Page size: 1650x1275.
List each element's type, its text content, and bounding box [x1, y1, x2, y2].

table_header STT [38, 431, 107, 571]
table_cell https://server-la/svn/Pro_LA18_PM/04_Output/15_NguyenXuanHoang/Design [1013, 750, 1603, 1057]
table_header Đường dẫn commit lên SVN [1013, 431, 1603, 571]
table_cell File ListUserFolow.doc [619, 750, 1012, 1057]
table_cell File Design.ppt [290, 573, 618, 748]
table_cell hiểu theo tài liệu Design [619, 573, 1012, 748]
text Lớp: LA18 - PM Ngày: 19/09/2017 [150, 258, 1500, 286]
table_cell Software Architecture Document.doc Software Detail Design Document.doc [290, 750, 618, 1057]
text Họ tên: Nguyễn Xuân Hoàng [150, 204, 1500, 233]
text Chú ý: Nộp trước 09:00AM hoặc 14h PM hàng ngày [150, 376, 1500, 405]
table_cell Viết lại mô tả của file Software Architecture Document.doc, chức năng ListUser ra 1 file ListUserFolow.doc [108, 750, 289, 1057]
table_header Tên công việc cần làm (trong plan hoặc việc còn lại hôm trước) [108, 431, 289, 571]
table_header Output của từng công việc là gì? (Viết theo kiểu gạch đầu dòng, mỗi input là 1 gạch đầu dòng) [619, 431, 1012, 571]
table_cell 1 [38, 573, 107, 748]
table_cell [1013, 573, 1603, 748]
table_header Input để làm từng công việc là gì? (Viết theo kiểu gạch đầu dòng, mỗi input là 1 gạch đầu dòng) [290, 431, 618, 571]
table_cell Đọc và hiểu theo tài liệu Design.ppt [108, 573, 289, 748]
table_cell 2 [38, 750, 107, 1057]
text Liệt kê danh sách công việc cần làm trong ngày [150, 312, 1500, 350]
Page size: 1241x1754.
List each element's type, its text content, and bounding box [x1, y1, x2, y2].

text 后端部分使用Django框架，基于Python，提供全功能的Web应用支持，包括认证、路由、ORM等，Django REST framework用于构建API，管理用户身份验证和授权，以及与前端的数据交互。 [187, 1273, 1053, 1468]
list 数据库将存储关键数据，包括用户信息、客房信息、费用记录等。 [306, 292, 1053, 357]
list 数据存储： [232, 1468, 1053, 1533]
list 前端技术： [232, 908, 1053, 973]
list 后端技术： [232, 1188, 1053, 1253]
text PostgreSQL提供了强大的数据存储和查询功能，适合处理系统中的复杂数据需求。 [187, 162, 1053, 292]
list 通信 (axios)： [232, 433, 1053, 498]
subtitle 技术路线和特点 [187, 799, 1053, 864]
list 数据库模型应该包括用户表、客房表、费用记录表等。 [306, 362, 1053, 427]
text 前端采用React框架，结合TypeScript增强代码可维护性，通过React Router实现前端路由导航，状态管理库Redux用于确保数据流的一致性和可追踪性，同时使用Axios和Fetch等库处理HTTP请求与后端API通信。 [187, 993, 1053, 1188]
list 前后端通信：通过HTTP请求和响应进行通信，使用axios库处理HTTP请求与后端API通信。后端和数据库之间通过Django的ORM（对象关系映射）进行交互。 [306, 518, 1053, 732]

→ Job item
Give back only the lines from the one containing "Page size: 1241x1754." through the final line of the entries above, exactly as written, both included.

→ Written response
Page size: 1241x1754.
List each element's type, its text content, and bounding box [x1, y1, x2, y2].

text 后端部分使用Django框架，基于Python，提供全功能的Web应用支持，包括认证、路由、ORM等，Django REST framework用于构建API，管理用户身份验证和授权，以及与前端的数据交互。 [187, 1273, 1053, 1468]
list 数据库将存储关键数据，包括用户信息、客房信息、费用记录等。 [306, 292, 1053, 357]
list 数据存储： [232, 1468, 1053, 1533]
list 前端技术： [232, 908, 1053, 973]
list 后端技术： [232, 1188, 1053, 1253]
text PostgreSQL提供了强大的数据存储和查询功能，适合处理系统中的复杂数据需求。 [187, 162, 1053, 292]
list 通信 (axios)： [232, 433, 1053, 498]
subtitle 技术路线和特点 [187, 799, 1053, 864]
list 数据库模型应该包括用户表、客房表、费用记录表等。 [306, 362, 1053, 427]
text 前端采用React框架，结合TypeScript增强代码可维护性，通过React Router实现前端路由导航，状态管理库Redux用于确保数据流的一致性和可追踪性，同时使用Axios和Fetch等库处理HTTP请求与后端API通信。 [187, 993, 1053, 1188]
list 前后端通信：通过HTTP请求和响应进行通信，使用axios库处理HTTP请求与后端API通信。后端和数据库之间通过Django的ORM（对象关系映射）进行交互。 [306, 518, 1053, 732]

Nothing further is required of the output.